Here we go let the bun fight start:----
| In theory, only if you use it. E.g. people with VCR's which they | only used for playback rental tapes don't need a licence in theory.
Incorrect as the VCR has an inbuilt TV tuner, now if you had just a video player (es there were some available not so many years ago)that would be another matter, exactly the same as todays DVD players. Except, what would you play it thru.
| However, if you've ever sat through TV licence cases in magistrates | courts, you'll know that regardless of what the law says, you will | have to prove you haven't been using any broadcast recieving | apparatus if you are found with it. For VCR's, making sure it's | not tuned in to any stations and it has no easy way to connect up | an aerial would usually be a defense, unless the detector van | actually picked up the intermediate frequency from your set.

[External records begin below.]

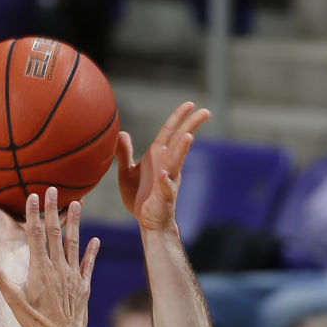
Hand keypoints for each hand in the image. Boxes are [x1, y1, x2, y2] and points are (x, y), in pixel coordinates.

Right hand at [0, 189, 97, 326]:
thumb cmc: (37, 322)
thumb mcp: (13, 300)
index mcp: (40, 269)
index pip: (35, 235)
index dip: (34, 214)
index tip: (33, 195)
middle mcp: (58, 268)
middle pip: (55, 233)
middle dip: (54, 209)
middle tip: (54, 189)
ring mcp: (73, 276)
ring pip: (74, 244)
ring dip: (76, 223)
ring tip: (78, 204)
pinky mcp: (84, 286)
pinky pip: (88, 264)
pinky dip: (92, 251)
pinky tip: (95, 240)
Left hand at [118, 100, 209, 233]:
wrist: (147, 222)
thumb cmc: (140, 197)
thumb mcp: (126, 172)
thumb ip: (124, 153)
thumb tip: (121, 132)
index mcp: (158, 155)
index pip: (170, 131)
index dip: (178, 117)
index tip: (190, 104)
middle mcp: (166, 164)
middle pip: (181, 141)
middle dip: (192, 125)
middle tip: (205, 112)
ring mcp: (168, 179)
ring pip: (177, 162)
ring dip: (182, 149)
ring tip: (189, 136)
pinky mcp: (165, 196)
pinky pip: (166, 187)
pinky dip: (165, 181)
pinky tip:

You of course know that you are wrong and the law doesn't specify whether it is in use, it's the ownership of any receiver, not the use of, which requires a licence. Even today in theory you can be arrested for the ownership of certain other radio receivers as well, although this generally gets ignored as the really interesting stuff is now, under most circumstances,encrypted.
| (I sat through weeks of these cases end-to-end, waiting each time | for a case to come up where a local vandal had damaged my car. | Fortunately, I found them quite entertaining, particularly where | someone tried to defend themselves, never successfully.)